DATASET:
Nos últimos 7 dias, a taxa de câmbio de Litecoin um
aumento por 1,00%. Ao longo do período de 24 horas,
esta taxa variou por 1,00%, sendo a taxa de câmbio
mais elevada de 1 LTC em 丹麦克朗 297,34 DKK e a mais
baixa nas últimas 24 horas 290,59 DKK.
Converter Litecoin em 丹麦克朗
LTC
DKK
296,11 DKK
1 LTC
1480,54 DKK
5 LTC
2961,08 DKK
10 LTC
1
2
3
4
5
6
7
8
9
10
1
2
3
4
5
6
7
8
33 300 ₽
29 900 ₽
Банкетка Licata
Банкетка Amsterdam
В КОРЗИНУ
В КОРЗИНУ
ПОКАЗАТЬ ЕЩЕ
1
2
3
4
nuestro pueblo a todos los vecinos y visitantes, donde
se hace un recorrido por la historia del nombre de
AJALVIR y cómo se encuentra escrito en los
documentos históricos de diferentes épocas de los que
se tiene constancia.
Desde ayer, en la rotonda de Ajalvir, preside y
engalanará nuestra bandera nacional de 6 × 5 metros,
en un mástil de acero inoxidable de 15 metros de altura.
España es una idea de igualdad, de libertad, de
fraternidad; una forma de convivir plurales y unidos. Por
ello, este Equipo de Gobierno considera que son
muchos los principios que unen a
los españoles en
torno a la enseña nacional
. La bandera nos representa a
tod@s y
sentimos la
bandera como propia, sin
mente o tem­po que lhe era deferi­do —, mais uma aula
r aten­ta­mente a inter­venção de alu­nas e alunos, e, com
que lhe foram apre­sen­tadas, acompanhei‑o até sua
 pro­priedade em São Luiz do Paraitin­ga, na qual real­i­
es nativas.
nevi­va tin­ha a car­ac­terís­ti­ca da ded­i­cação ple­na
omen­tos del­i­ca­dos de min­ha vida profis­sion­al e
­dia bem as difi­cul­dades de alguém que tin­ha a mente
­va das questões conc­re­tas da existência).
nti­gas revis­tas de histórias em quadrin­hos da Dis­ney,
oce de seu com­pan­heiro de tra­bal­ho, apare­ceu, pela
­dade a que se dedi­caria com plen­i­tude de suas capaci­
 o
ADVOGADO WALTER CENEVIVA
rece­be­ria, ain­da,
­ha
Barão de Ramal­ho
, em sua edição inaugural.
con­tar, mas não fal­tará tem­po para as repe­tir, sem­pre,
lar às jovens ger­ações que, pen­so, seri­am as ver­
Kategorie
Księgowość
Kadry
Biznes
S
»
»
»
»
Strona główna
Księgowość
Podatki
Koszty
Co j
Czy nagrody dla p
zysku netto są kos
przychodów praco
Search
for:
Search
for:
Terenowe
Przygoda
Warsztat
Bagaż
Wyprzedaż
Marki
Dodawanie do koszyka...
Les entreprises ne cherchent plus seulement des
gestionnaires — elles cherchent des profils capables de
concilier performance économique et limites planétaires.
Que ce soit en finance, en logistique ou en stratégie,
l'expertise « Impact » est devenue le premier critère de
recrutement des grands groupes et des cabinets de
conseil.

WHAT TO PRODUCE:
Show each line of the entries that contains the string "bandera", matching case exactly.

THE ANSWER:
engalanará nuestra bandera nacional de 6 × 5 metros,
. La bandera nos representa a
bandera como propia, sin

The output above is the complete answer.